Anna Stahn has created the exhibition on the third floor as a constructed city space with a boulevard, benches, scattered women’s shoes and thrown-away love letters as well as flashes of pictorial narratives, encompassing freely fantasizing references to the fishwives on Gammel Strand, to the hospitable working women on the side streets with fish-related names like Salmon Street and Lobster Street, and to the bourgeois charity-dispensing ’ladies with big hats’, who lived in the fancy facade houses on among other streets Gammel Strand.
The central work in the exhibition is a ceramic-tiled floor with engraved pictorial narratives that flow out into the surrounding space and invite the exhibition visitors on a tour that takes them past a pair of sculptural benches made of textile that Stahn has given the form of female figures set up in provocative positions, but which at the same time invite them to pause and reflect. In a corner, love letters have been left in ample quantities –perhaps intended for the lucky guest. The reflective moments create a quiet contrast with the cries of the fishwives of which the exhibition is also full – in among other places an essay written for the occasion by Anna Stahn herself.
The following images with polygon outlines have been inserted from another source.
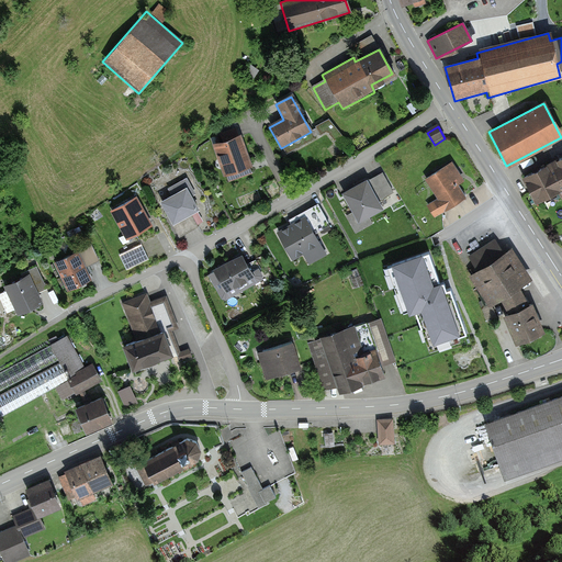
[(242,135),(213,146),(225,178),(254,167),(242,135)]
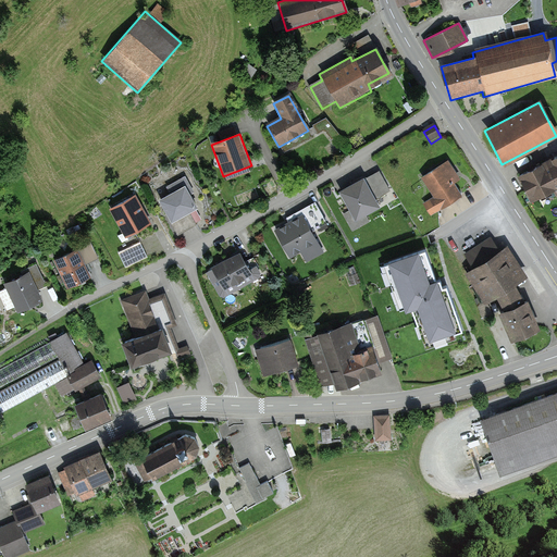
[(556,155),(517,176),(530,200),(556,185),(556,155)]
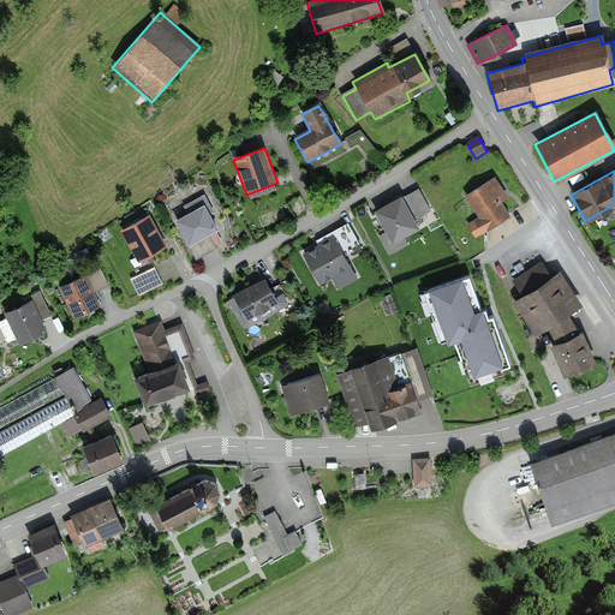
[(507,199),(494,178),(463,197),(485,234),(512,218),(501,203),(507,199)]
In her themes, Anna Stahn is fascinated by women’s lives, consumption, decay and alternations among various economies. With ambivalence in words, concepts, situations, objects and characters she packs them sophisticatedly and thought-provokingly into her lines drawn on paper or as in the exhibition engraved in the tiled boulevard, in objects formed in textile or clay, in words and in the titles of the works. Stahn often works in smaller formats. For the exhibition at GL STRAND this time she increases the format and has developed a larger installation.
Anna Stahn (b. 1994) graduated from the Royal Danish Academy of Art in 2020 and works with formats on paper, in text or sculpturally in ceramics or textiles. In general, she is preoccupied in her content with those aspects of human existence that are driven by desire and the power of the imagery and focuses in her works on mankind’s strong relations with the material world.
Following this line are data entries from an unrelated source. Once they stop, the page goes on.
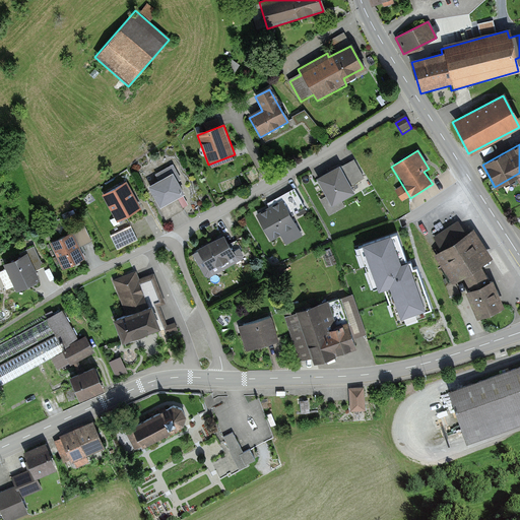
[(340,166),(317,178),(328,197),(322,200),(331,216),(345,208),(341,200),(355,192),(351,186),(365,179),(355,163),(342,170),(340,166)]
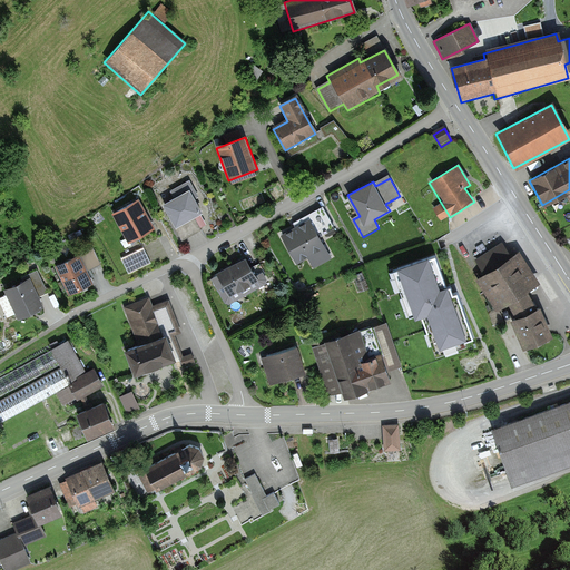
[(174,199),(161,206),(173,226),(199,212),(196,204),(199,202),(189,182),(169,192),(174,199)]
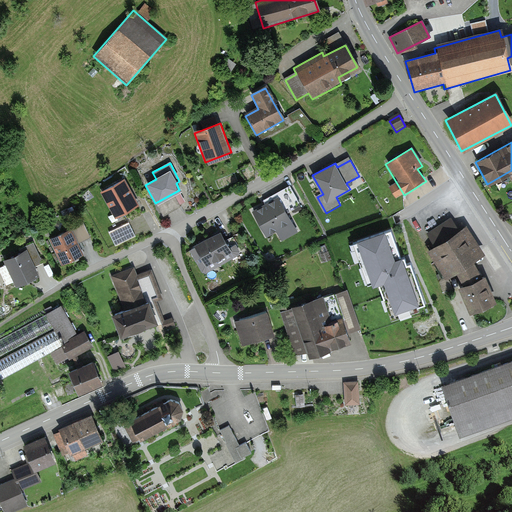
[(135,207),(122,180),(99,192),(112,218),(135,207)]
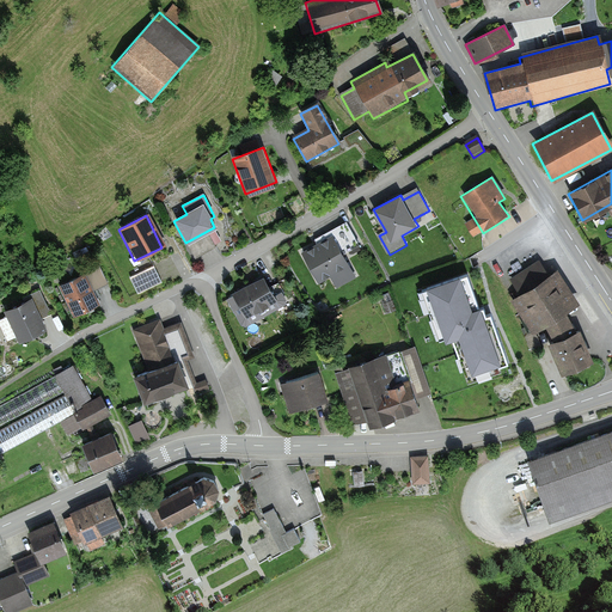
[(316,240),(299,250),(316,283),(330,275),(336,287),(356,276),(343,252),(360,244),(347,221),(314,238),(316,240)]
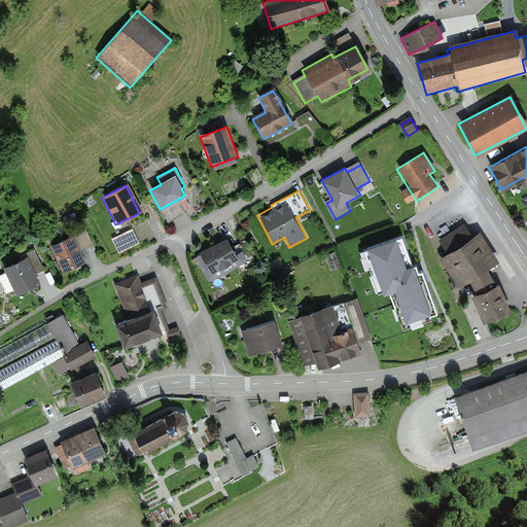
[(468,239),(462,229),(438,241),(445,252),(441,255),(458,287),(469,282),(476,293),(467,297),(483,326),(512,312),(497,284),(493,286),(485,271),(495,266),(473,236),(468,239)]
Anna Stahn’s first solo exhibition at the Alice Folker Gallery in 2021 was awarded a prize by the Danish Arts Council; she has created a large gable painting at the Valby Hall and is behind the etchings in the author Olga Ravn’s prizewinning book ”Mit arbejde” (My Work). In 2020, she participated in the exhibition ”Cool Clay” at Gl. Holtegaard. In the autumn of 2021, Anna Stahn published the accordion-fold book “A Film”.